**EXCERPT TO READ:**
----------------------------------------

Make that 4 examples-- I just builded a lily.
.


----------



## Brioche

foxfirebrand said:
			
		

> Make that 4 examples-- I just builded a lily.
> .


 
Was that before or after you gilded it?


----------



## aqidah

*Verb Morphology*

*by Mark J. Jones*
*Cambridge University*


In standard varieties of English such as SSBE and General American, we see a number of different ways of forming the past tense of strong verbs and the past participle. The most basic difference we see between different varieties is in the membership of the strong verb class.
American English 'dive' is a strong verb having the past tense 'dove' , whwewas in British English this verb is weak, with a past tense 'dived'.

Edwards (1993:20) notes that a large number of verbs which are weak in some dialects of British English are not weak in the standard, e.g knowed, throwed, *builded*.

Mod comment - I had to cut down your post here because it infringes our rule of no more than 4 sentences to be quoted (to protect against copyright issues). Feel free to add a link to the full text if you have one or edit the post to a different 4 lines if you feel these were not the most applicable.


----------



## aqidah

For FoxFireBrand

_Pax Vobiscum_ is Latin not Italian. Those are two completely different languages. There is no a single linguist or grammarian who affirms that Italian is a dialect derived from Latin. 

The only dialect developed from Latin is Volgare, the language used first by Dante.


----------



## timpeac

aqidah said:
			
		

> Edwards (1993:20) notes that a large number of verbs which are weak in some dialects of British English are not weak in the standard, e.g knowed, throwed, *builded*.


 
Aquidah - your unwillingness to accept what all native speakers here have told you about a common verb in their language is truly astonishing, I don't think I've ever come across a similar case.

I think you may have misunderstood the quote (but since again you didn't actually draw a conclusion it's hard to tell for sure) - it is evidence _against_ what you are saying -

a large number of verbs which are weak in some dialects of British English are not weak in the standard =

a large number of verbs are not weak in the standard =

a large number of verbs are strong in the standard =

build/built in the standard.

Does your own source now convince you? If not I am really not sure what you are trying to prove. Honestly - although "builded" may exist in dialect/archaic/poetic English (not that I've seen it before) - if you start walking around saying "I builded" people will laugh at you. If you don't want to believe the several native speakers here on this language site then ask the first English speaker you meet. I _promise_ you they will tell you "builded" is wrong.


----------



## timpeac

Suzi (and others) yes this side alley of Italian/Latin is off-topic for this thread. Please start a new one to discuss further. Any more comments on it in this thread will be deleted as off-topic. Thanks. Tim, moderator.


----------



## aqidah

To be honest I am not trying to prove anything, except that the word builded exists. I did not even started the thred.

----------------------------------------

Extracted page text data
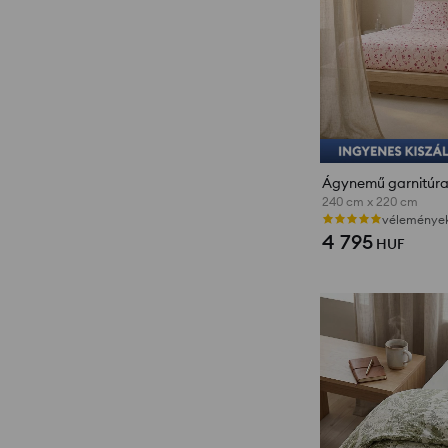
240 cm x 220 cm
vélemények 
4 795
HUF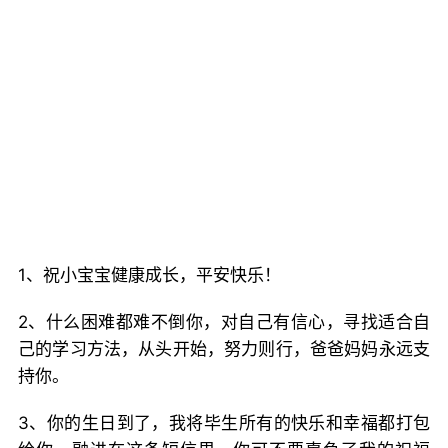
1、祝小宝宝健康成长，平安快乐！
2、什么困难都难不倒你，对自己有信心，寻找适合自
己的学习方法，从头开始，努力则行，爸爸妈妈永远支
持你。
3、你的生日到了，我将毕生所有的快乐和幸福都打包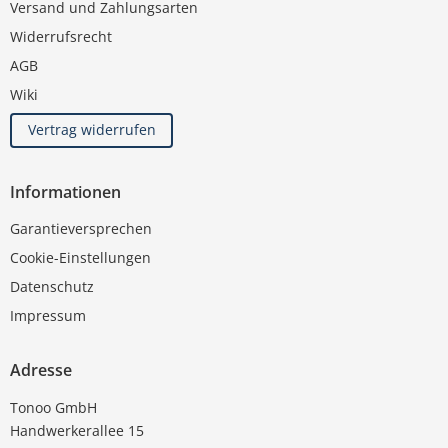
Versand und Zahlungsarten
Widerrufsrecht
AGB
Wiki
Vertrag widerrufen
Informationen
Garantieversprechen
Cookie-Einstellungen
Datenschutz
Impressum
Adresse
Tonoo GmbH
Handwerkerallee 15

----------------------------------------

**YOUR GOAL:**
Answer these questions about the forum thread on "builded":
1. What past tense of "dive" does the quoted passage give for American English?
2. What rule did the moderator say the post on verb morphology broke?
3. Which language does aqidah call the only dialect developed from Latin?

**YOUR RESPONSE:**
1. "Dove."
2. The rule against quoting more than 4 sentences.
3. Volgare, the language first used by Dante.